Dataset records

* * * * * * *

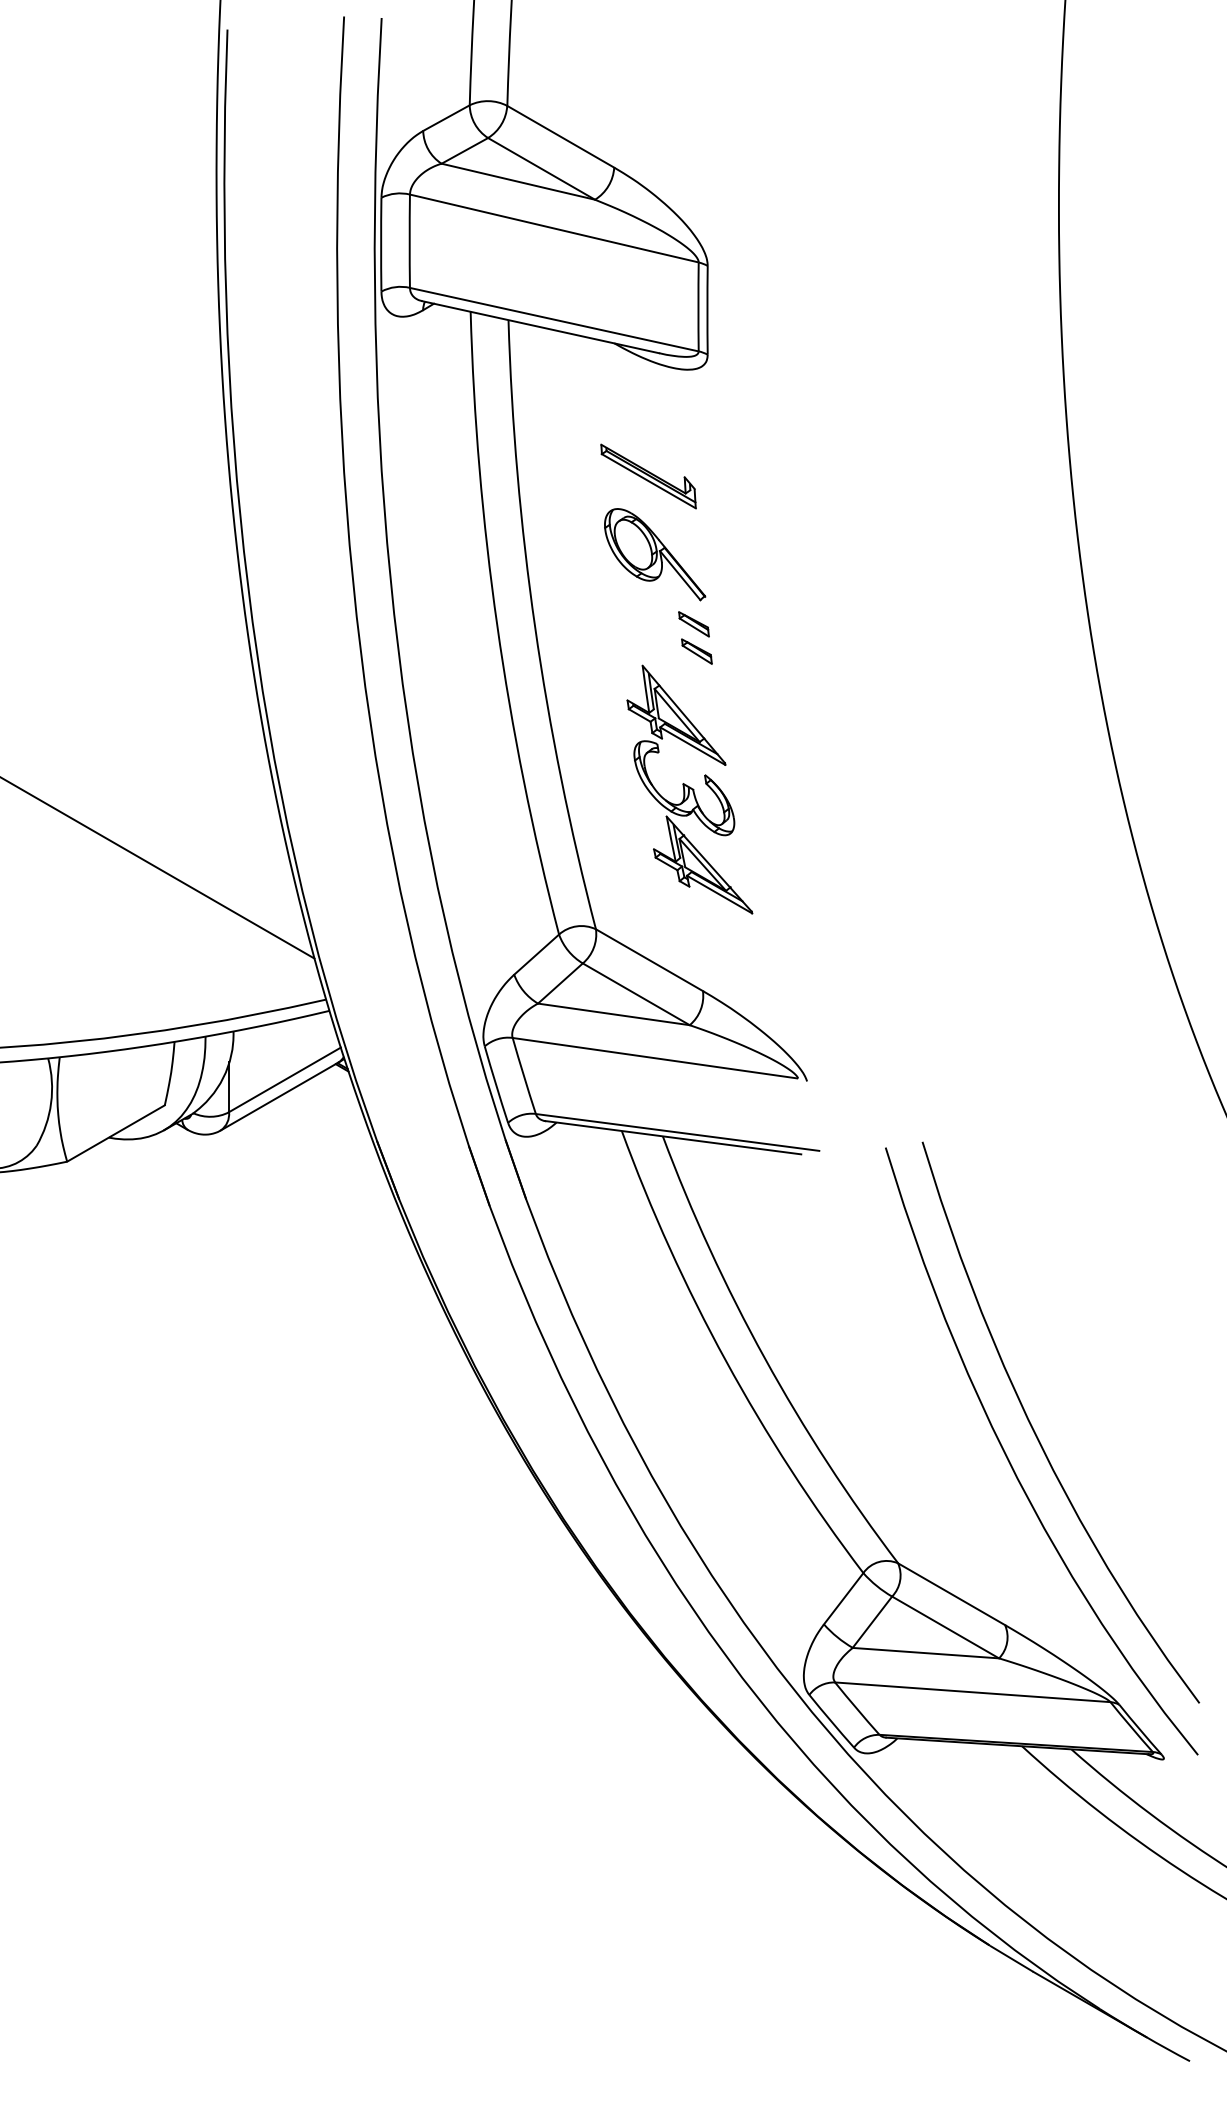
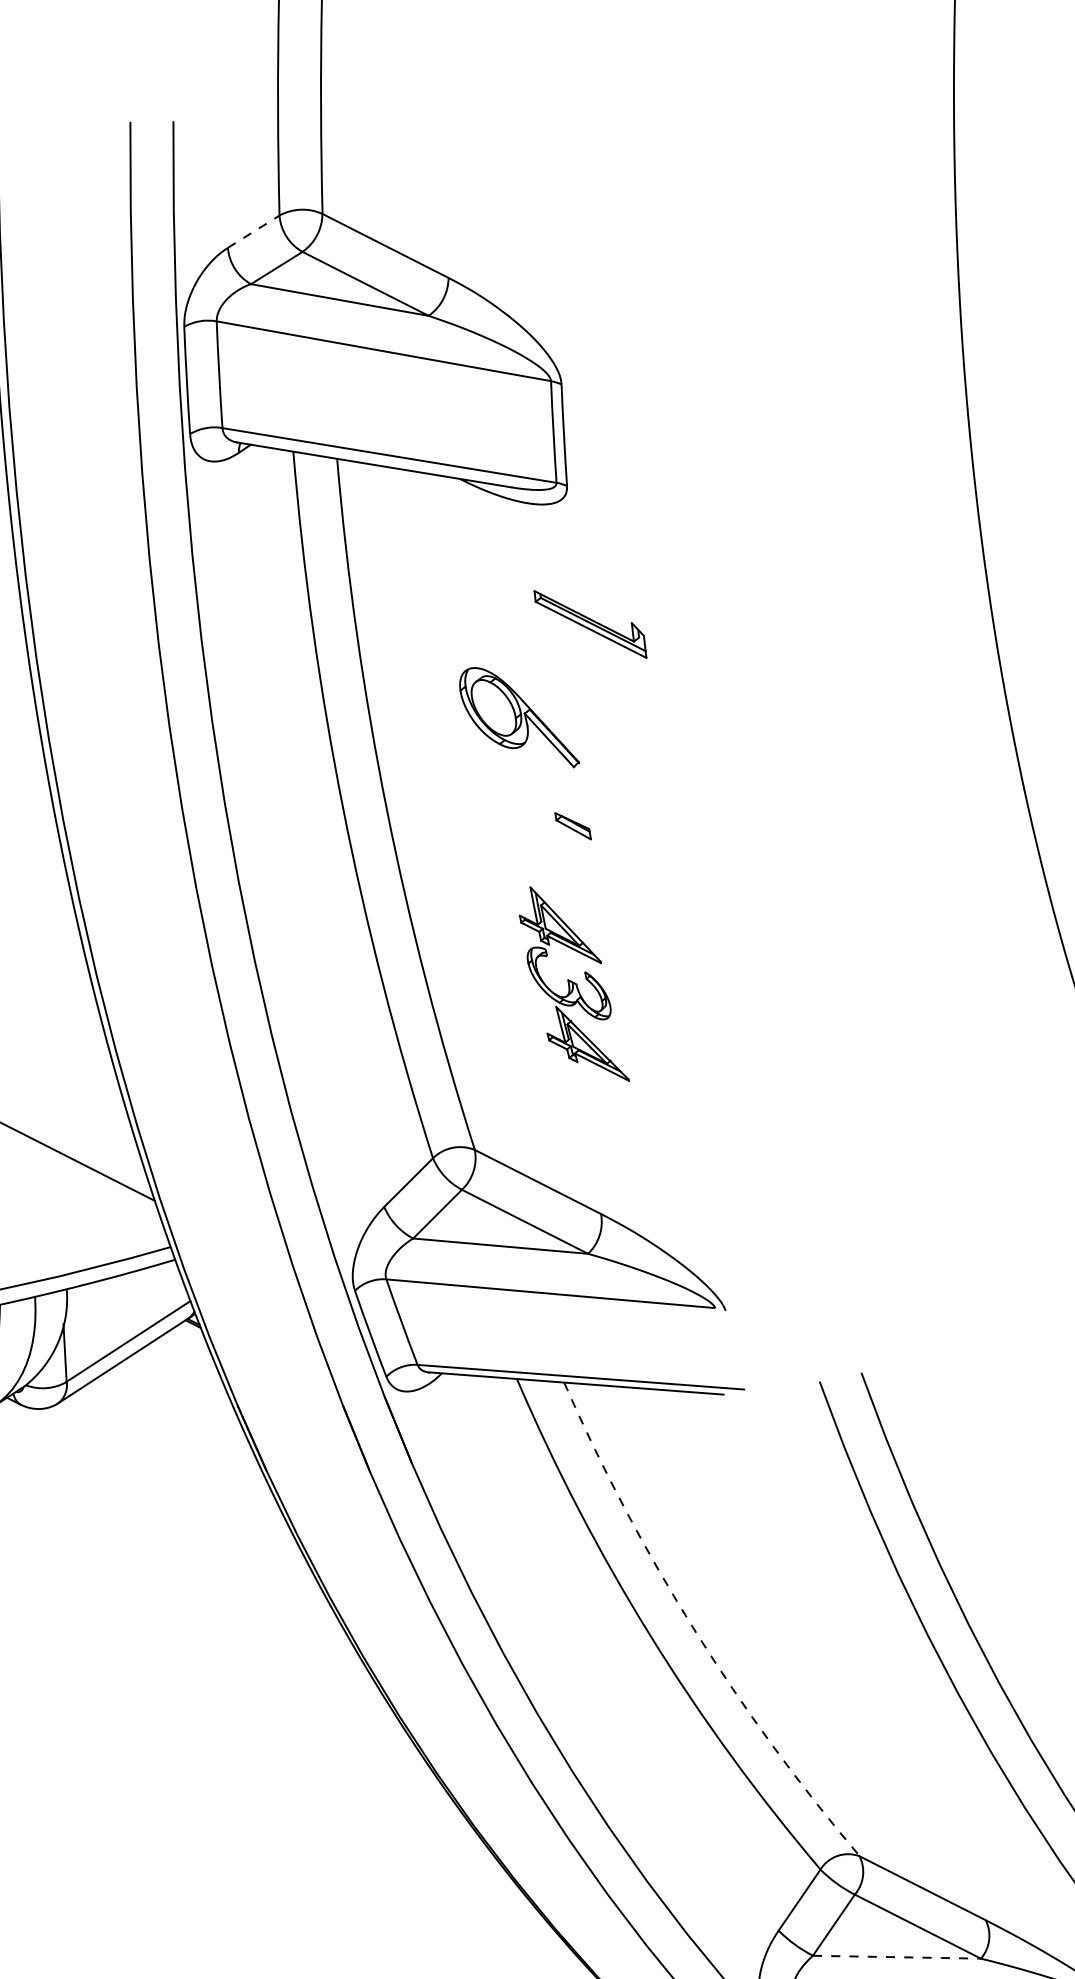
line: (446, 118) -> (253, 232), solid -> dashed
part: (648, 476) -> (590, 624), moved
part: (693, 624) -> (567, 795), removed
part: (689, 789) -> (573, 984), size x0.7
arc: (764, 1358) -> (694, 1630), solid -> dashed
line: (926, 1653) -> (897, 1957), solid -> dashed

* * * * * * *

**What the exercise asks**: Each entry needs to be retyped exactly; the pictures stay out.

**Answer box**:
line: (446, 118) -> (253, 232), solid -> dashed
part: (648, 476) -> (590, 624), moved
part: (693, 624) -> (567, 795), removed
part: (689, 789) -> (573, 984), size x0.7
arc: (764, 1358) -> (694, 1630), solid -> dashed
line: (926, 1653) -> (897, 1957), solid -> dashed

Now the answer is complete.